== Given data ==

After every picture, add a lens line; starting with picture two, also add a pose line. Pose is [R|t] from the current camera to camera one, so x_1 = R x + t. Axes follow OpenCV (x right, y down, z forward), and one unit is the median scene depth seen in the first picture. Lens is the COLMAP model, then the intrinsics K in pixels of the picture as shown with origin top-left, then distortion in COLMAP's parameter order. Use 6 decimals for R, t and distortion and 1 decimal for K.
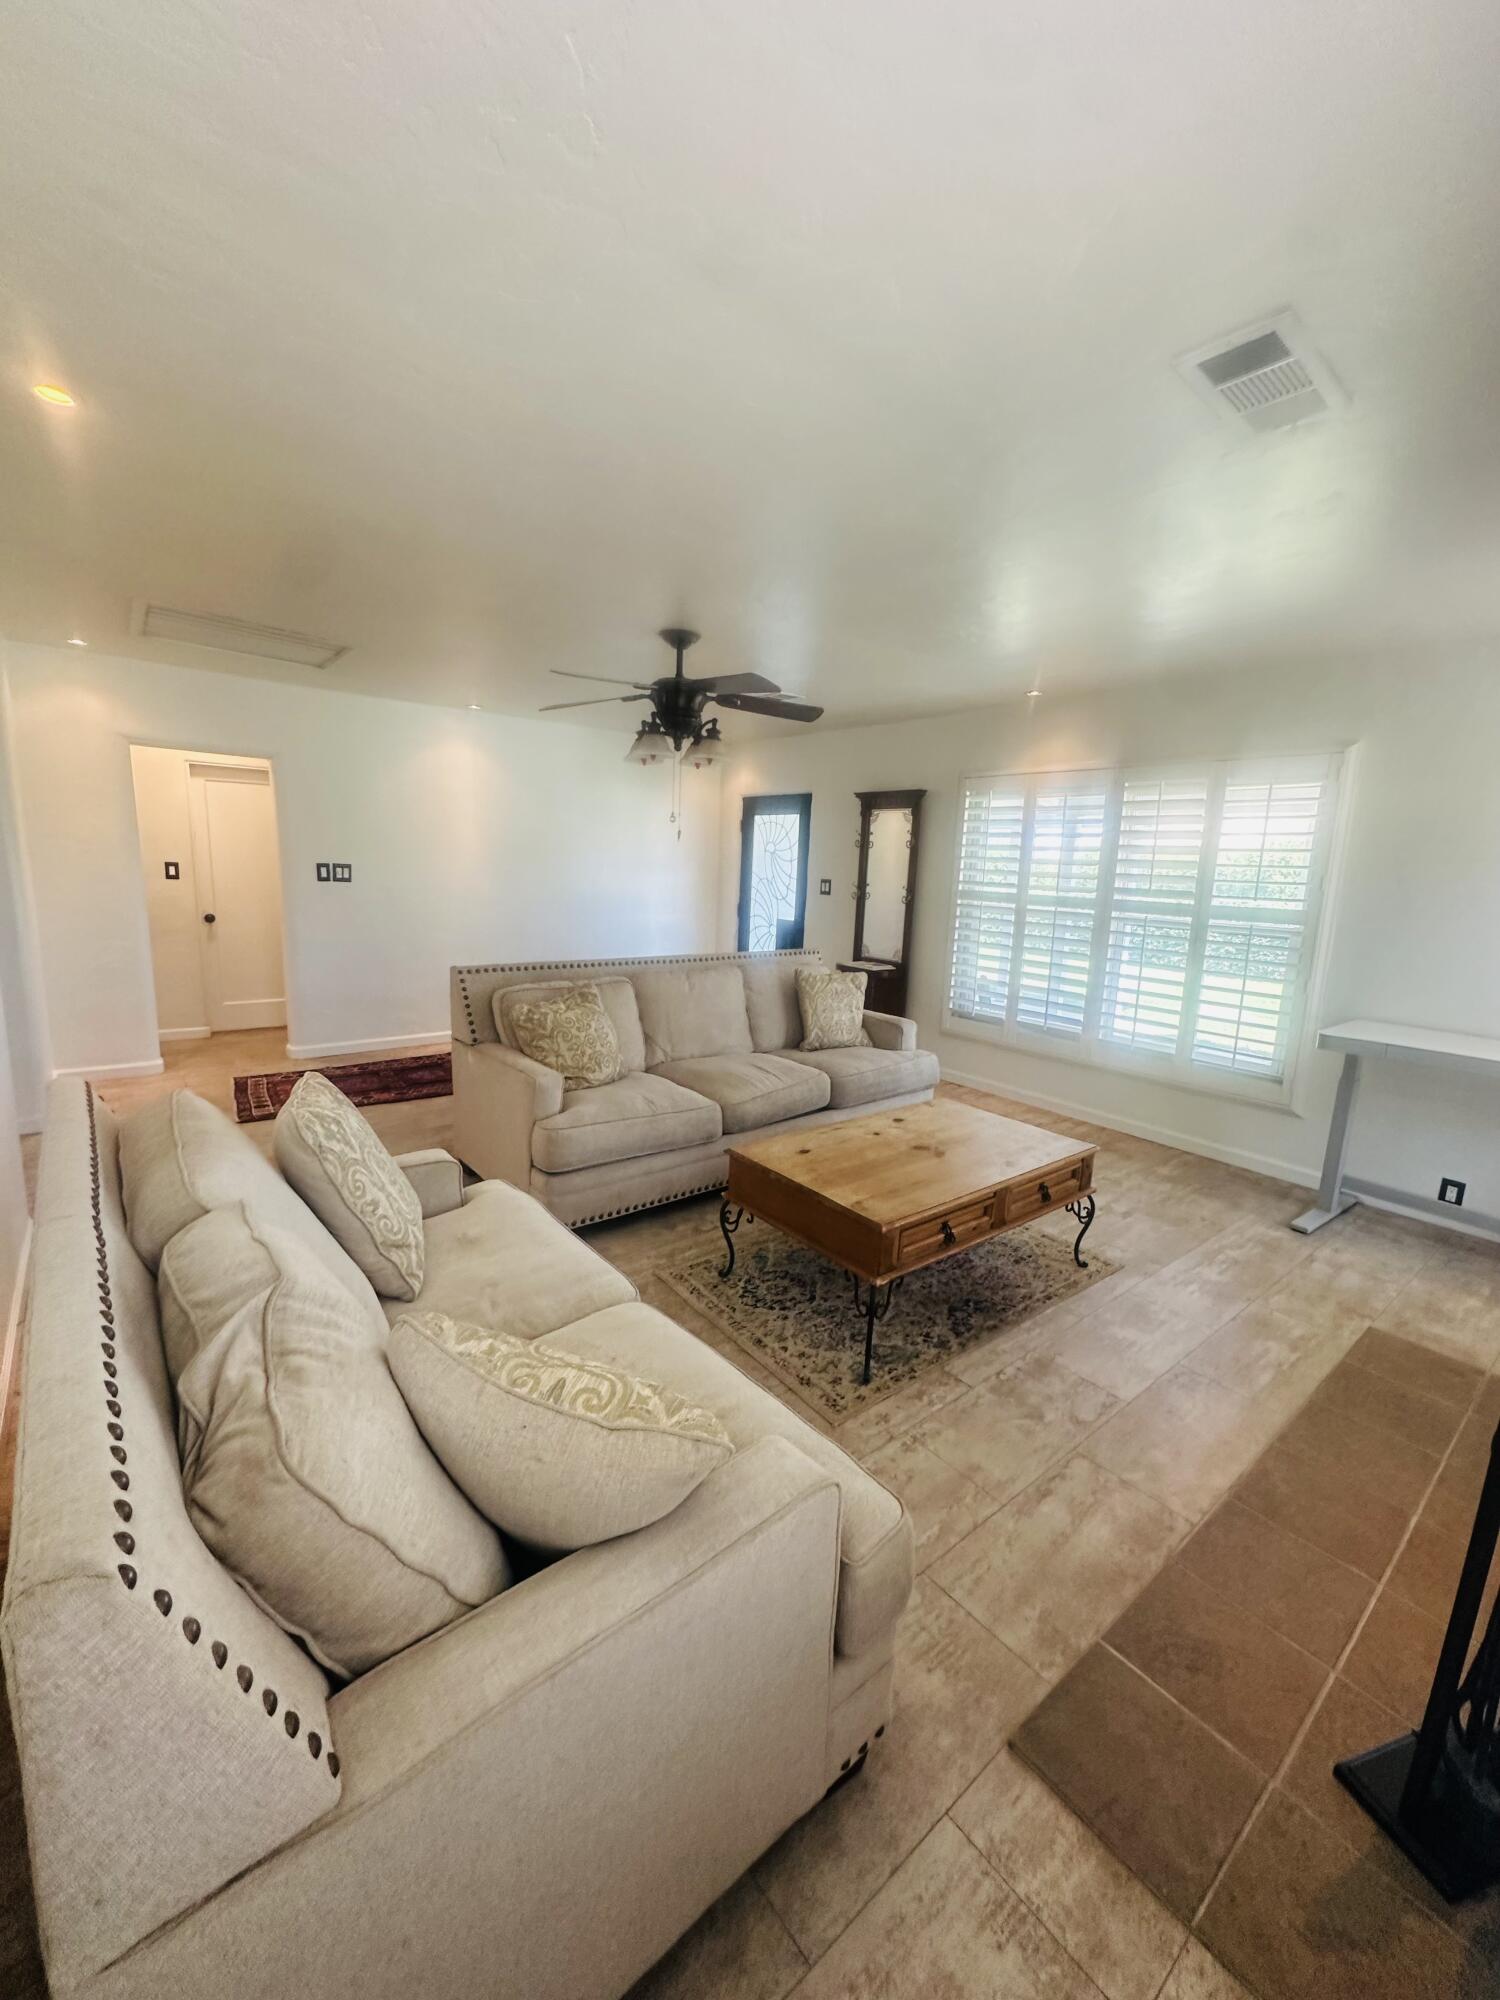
lens RADIAL K [[796.1, 0, 760.3], [0, 796.1, 998.5], [0, 0, 1]] dist [-0.003543, 0.000373]
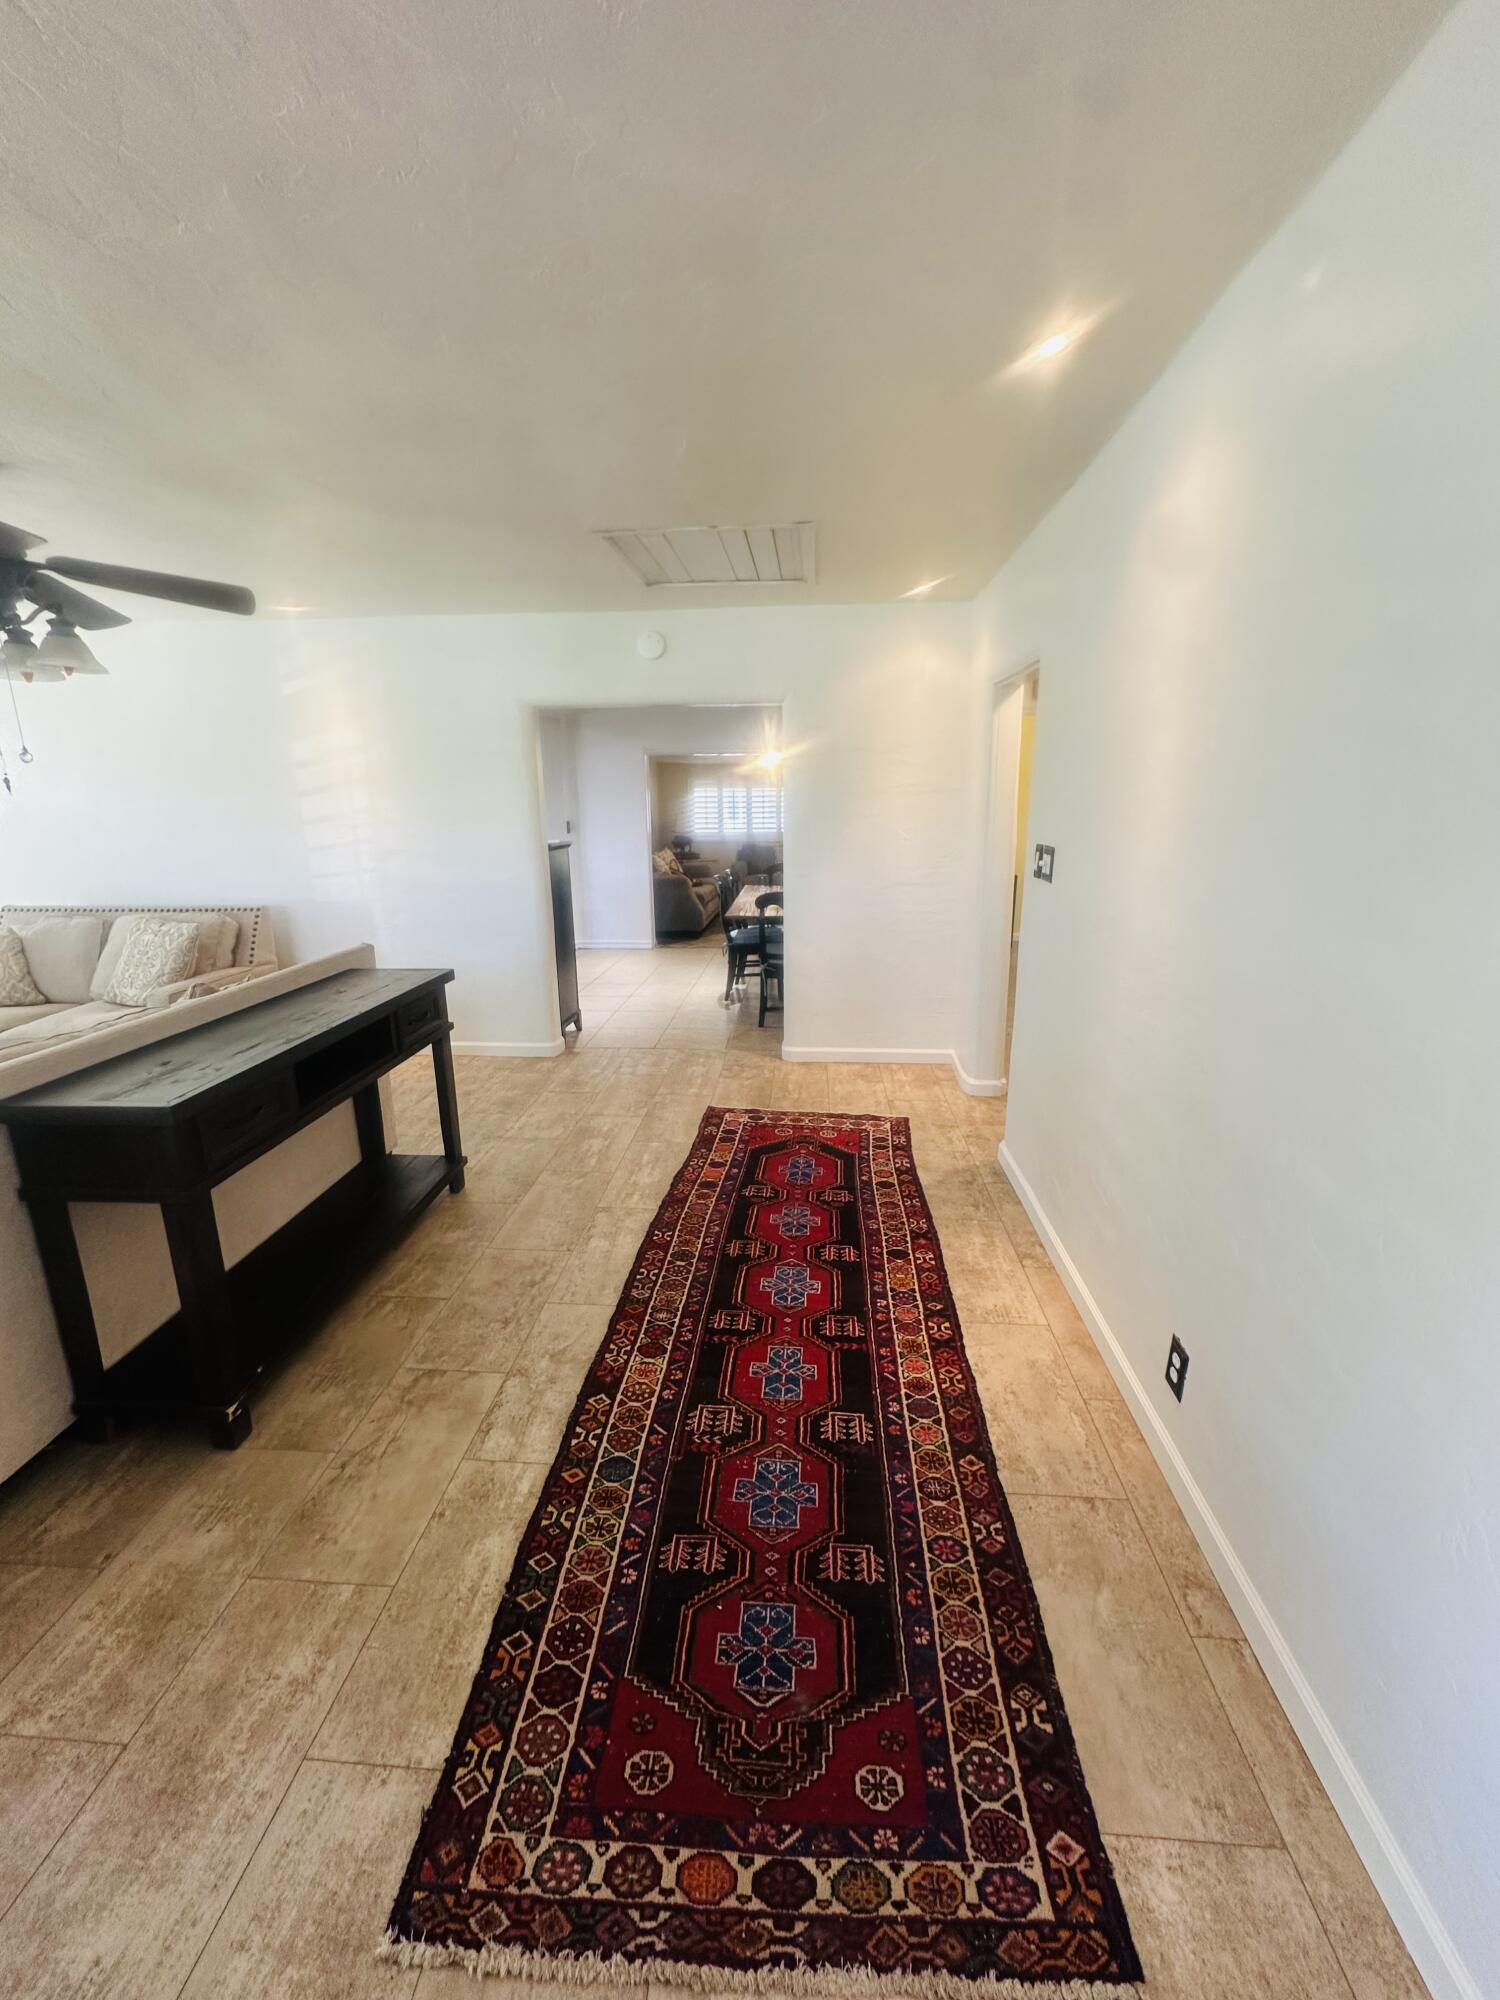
lens RADIAL K [[796.1, 0, 752.3], [0, 796.1, 1003.3], [0, 0, 1]] dist [-0.003543, 0.000373]
pose [[-0.688099, 0.144474, -0.711089, -0.021837], [-0.136739, 0.936603, 0.322610, -0.203313], [0.712617, 0.319221, -0.624720, 1.172014]]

===

# What you have to do
Each line above is to be copied exactly, and the pictures are to be dropped.

# Your solution
After every picture, add a lens line; starting with picture two, also add a pose line. Pose is [R|t] from the current camera to camera one, so x_1 = R x + t. Axes follow OpenCV (x right, y down, z forward), and one unit is the median scene depth seen in the first picture. Lens is the COLMAP model, then the intrinsics K in pixels of the picture as shown with origin top-left, then distortion in COLMAP's parameter order. Use 6 decimals for R, t and distortion and 1 decimal for K.
lens RADIAL K [[796.1, 0, 760.3], [0, 796.1, 998.5], [0, 0, 1]] dist [-0.003543, 0.000373]
lens RADIAL K [[796.1, 0, 752.3], [0, 796.1, 1003.3], [0, 0, 1]] dist [-0.003543, 0.000373]
pose [[-0.688099, 0.144474, -0.711089, -0.021837], [-0.136739, 0.936603, 0.322610, -0.203313], [0.712617, 0.319221, -0.624720, 1.172014]]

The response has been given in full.